Hyphens are punctuation, a part of the text; en and em dashes are not, they are formatting marks. I’ll talk a little about the differences and genealogical applications of each. A brief resources section to highlight significant sources used in this article is also given.

The hyphen, en, and em dashes discussed here are part of the standard font package. The hyphen is in the Basic Latin section and the other two are found in the General Punctuation part of the font’s special characters listings.

Hyphens are punctuation, a part of the text. In the old days of the typewriter and early days of the computer, hyphens were doubled and tripled to substitute for dashes. This is unnecessary now as we have proper dashes available. The hyphen is also distinct from a minus sign, but mathematical expressions occur only rarely in our type of writing.

En Dash

En dashes are what Bringhurst (see resources section) calls analphabetic characters. His thought about the handling of them is different from traditional usage. The differences he considers significant take into account more languages than English, which most fonts are designed for.

In genealogical writing, the en dash is the strongest visual indicator for date ranges. En dashes are meant to separate the two ends of a range such as 1582–1752. Some textual terms can also benefit from its use. En dashes emphasize a separation between a prefix and a word in a compound term such as post–1945, or pre–marriage.

Em Dash

Em dashes separate thoughts. They represent missing data in some cases as in unknown surnames (—?—).

In terms of formatting, there are several micro-stylistic thoughts to consider. One is how much spacing there should be around the em dash.

Bringhurst would have us use spaces around the en dash as an alternative to the (subjectively) lengthy em dash as in “… – …”. Doing this would lead to putting a non-breaking space between the last characters before the en dash to keep the two together, possibly affecting a text’s justification.

One of the faults with Times New Roman is that the em dash is too long. Most professionally designed fonts compensate for the length of the em dash by making the capital M a more realistic width. Times New Roman was designed for a specific purpose: newspapers, and should only be used by that type of publication. Linux Libertine, on the other hand, was designed for more common publications such as this one, and books, so its readability is greater.

Illustration: Linux Libertine and Times New Roman em dashes

Hatcher, and Leclerc and Hoff (see resource section for both), differ on whether there should be spaces around an em dash in text. I would prefer the latter, and include the spaces. Doing this also requires that you pay attention to justification and word breaks at the beginning, so the dash doesn’t sit by itself at the beginning of a line.

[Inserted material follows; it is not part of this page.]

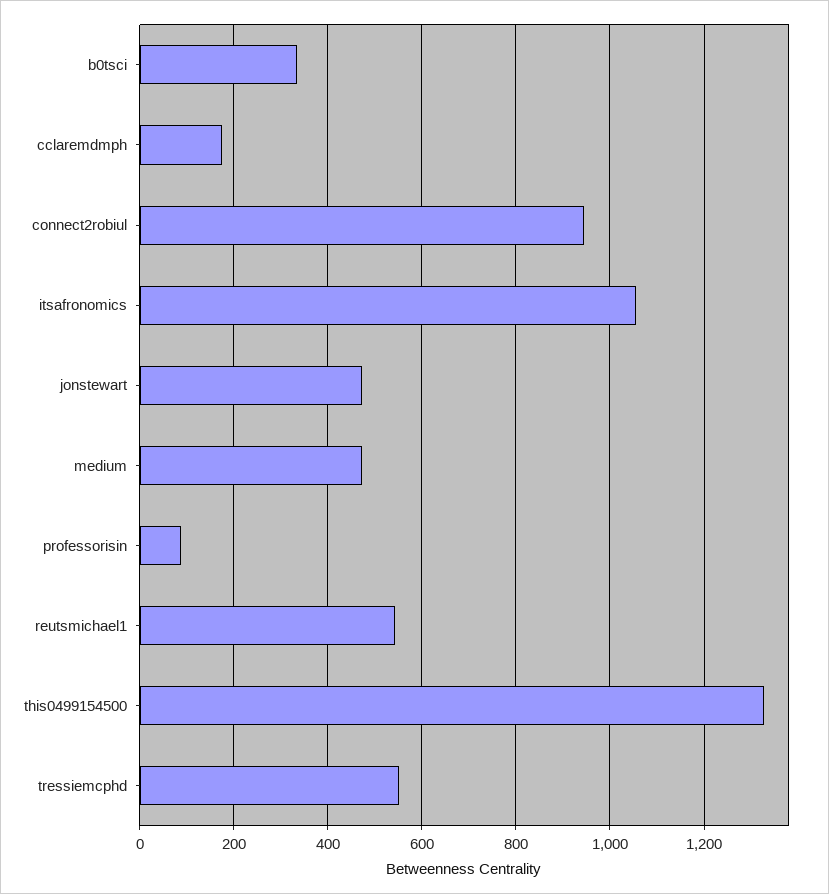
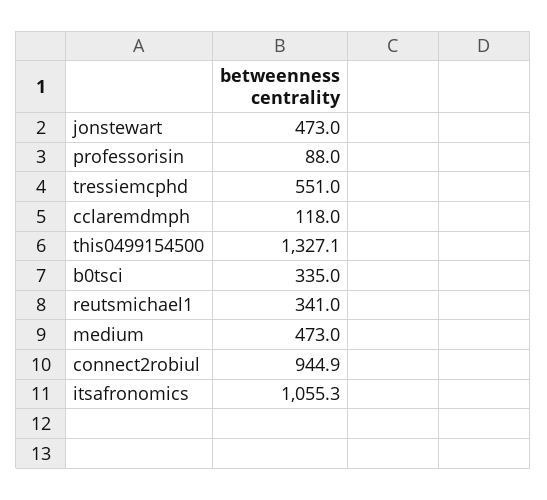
cclaremdmph: 180 -> 118
reutsmichael1: 540 -> 341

My own thought on doubling or tripling the em dash for missing names is that it’s unnecessary. A triple dash, or in Unicode terminology a “horizontal bar” (―) can stand in. It is shorter, and more representative of the strong emphasis necessary. I prefer to denote missing data with just an em dash or as (—?—) [opening parenthesis em dash question mark em dash closing parenthesis].

Dumb and Curly Quotes, Redux

Using real quotes (curly “ / ”) raises the tone of what we read. It’s also what we’re most brought up to see in printed published materials. Online it’s another matter, though, since most early computer systems couldn’t handle curly quotes and kept the dumb quote from the teletype repertoire.